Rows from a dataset
BEGIN

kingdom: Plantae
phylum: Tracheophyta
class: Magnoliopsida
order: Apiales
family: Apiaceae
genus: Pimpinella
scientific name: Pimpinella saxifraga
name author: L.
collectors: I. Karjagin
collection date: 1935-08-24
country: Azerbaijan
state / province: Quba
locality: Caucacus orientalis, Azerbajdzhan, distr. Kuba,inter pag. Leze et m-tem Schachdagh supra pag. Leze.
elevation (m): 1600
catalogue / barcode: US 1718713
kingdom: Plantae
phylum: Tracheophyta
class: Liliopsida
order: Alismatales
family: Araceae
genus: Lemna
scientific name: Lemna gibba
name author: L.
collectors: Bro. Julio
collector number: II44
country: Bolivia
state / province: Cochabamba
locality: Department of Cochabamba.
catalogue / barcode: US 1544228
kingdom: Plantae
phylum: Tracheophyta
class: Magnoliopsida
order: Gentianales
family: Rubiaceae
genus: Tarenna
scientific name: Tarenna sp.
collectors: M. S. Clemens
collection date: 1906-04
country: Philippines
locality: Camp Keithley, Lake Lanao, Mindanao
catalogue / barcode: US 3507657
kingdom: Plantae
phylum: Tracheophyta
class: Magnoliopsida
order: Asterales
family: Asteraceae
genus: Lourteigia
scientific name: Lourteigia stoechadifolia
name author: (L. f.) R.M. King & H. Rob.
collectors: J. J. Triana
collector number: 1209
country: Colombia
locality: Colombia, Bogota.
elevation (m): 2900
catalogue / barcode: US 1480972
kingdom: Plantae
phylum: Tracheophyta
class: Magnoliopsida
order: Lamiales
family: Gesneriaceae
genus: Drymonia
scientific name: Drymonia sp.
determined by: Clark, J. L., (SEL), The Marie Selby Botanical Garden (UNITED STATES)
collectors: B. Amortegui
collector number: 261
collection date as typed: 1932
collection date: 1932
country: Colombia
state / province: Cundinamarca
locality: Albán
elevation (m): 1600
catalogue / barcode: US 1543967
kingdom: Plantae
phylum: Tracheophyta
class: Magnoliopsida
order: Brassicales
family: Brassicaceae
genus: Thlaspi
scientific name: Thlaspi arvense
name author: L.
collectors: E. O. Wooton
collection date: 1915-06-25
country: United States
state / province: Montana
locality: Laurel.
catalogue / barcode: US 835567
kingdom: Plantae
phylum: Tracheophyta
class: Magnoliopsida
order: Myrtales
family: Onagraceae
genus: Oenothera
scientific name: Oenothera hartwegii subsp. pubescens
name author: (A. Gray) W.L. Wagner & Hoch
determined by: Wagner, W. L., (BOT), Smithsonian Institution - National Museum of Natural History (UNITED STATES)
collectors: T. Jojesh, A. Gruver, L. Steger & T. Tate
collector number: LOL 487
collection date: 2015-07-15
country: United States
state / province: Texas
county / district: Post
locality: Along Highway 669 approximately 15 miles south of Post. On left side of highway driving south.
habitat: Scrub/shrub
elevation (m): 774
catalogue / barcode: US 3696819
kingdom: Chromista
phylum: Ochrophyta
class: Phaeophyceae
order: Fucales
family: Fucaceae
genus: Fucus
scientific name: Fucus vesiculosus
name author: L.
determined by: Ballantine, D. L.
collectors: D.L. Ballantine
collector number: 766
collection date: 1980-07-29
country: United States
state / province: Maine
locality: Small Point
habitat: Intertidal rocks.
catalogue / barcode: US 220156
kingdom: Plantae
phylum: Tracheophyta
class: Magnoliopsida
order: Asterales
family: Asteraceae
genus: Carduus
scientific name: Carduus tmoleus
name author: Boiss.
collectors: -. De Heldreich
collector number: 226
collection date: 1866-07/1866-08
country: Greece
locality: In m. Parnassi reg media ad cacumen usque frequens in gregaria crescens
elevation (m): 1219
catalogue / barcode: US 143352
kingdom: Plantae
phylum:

END

- Aim of the exercise:
Copy every line of the items above verbatim, from the first to the last.

- Exercise answer:
kingdom: Plantae
phylum: Tracheophyta
class: Magnoliopsida
order: Apiales
family: Apiaceae
genus: Pimpinella
scientific name: Pimpinella saxifraga
name author: L.
collectors: I. Karjagin
collection date: 1935-08-24
country: Azerbaijan
state / province: Quba
locality: Caucacus orientalis, Azerbajdzhan, distr. Kuba,inter pag. Leze et m-tem Schachdagh supra pag. Leze.
elevation (m): 1600
catalogue / barcode: US 1718713
kingdom: Plantae
phylum: Tracheophyta
class: Liliopsida
order: Alismatales
family: Araceae
genus: Lemna
scientific name: Lemna gibba
name author: L.
collectors: Bro. Julio
collector number: II44
country: Bolivia
state / province: Cochabamba
locality: Department of Cochabamba.
catalogue / barcode: US 1544228
kingdom: Plantae
phylum: Tracheophyta
class: Magnoliopsida
order: Gentianales
family: Rubiaceae
genus: Tarenna
scientific name: Tarenna sp.
collectors: M. S. Clemens
collection date: 1906-04
country: Philippines
locality: Camp Keithley, Lake Lanao, Mindanao
catalogue / barcode: US 3507657
kingdom: Plantae
phylum: Tracheophyta
class: Magnoliopsida
order: Asterales
family: Asteraceae
genus: Lourteigia
scientific name: Lourteigia stoechadifolia
name author: (L. f.) R.M. King & H. Rob.
collectors: J. J. Triana
collector number: 1209
country: Colombia
locality: Colombia, Bogota.
elevation (m): 2900
catalogue / barcode: US 1480972
kingdom: Plantae
phylum: Tracheophyta
class: Magnoliopsida
order: Lamiales
family: Gesneriaceae
genus: Drymonia
scientific name: Drymonia sp.
determined by: Clark, J. L., (SEL), The Marie Selby Botanical Garden (UNITED STATES)
collectors: B. Amortegui
collector number: 261
collection date as typed: 1932
collection date: 1932
country: Colombia
state / province: Cundinamarca
locality: Albán
elevation (m): 1600
catalogue / barcode: US 1543967
kingdom: Plantae
phylum: Tracheophyta
class: Magnoliopsida
order: Brassicales
family: Brassicaceae
genus: Thlaspi
scientific name: Thlaspi arvense
name author: L.
collectors: E. O. Wooton
collection date: 1915-06-25
country: United States
state / province: Montana
locality: Laurel.
catalogue / barcode: US 835567
kingdom: Plantae
phylum: Tracheophyta
class: Magnoliopsida
order: Myrtales
family: Onagraceae
genus: Oenothera
scientific name: Oenothera hartwegii subsp. pubescens
name author: (A. Gray) W.L. Wagner & Hoch
determined by: Wagner, W. L., (BOT), Smithsonian Institution - National Museum of Natural History (UNITED STATES)
collectors: T. Jojesh, A. Gruver, L. Steger & T. Tate
collector number: LOL 487
collection date: 2015-07-15
country: United States
state / province: Texas
county / district: Post
locality: Along Highway 669 approximately 15 miles south of Post. On left side of highway driving south.
habitat: Scrub/shrub
elevation (m): 774
catalogue / barcode: US 3696819
kingdom: Chromista
phylum: Ochrophyta
class: Phaeophyceae
order: Fucales
family: Fucaceae
genus: Fucus
scientific name: Fucus vesiculosus
name author: L.
determined by: Ballantine, D. L.
collectors: D.L. Ballantine
collector number: 766
collection date: 1980-07-29
country: United States
state / province: Maine
locality: Small Point
habitat: Intertidal rocks.
catalogue / barcode: US 220156
kingdom: Plantae
phylum: Tracheophyta
class: Magnoliopsida
order: Asterales
family: Asteraceae
genus: Carduus
scientific name: Carduus tmoleus
name author: Boiss.
collectors: -. De Heldreich
collector number: 226
collection date: 1866-07/1866-08
country: Greece
locality: In m. Parnassi reg media ad cacumen usque frequens in gregaria crescens
elevation (m): 1219
catalogue / barcode: US 143352
kingdom: Plantae
phylum:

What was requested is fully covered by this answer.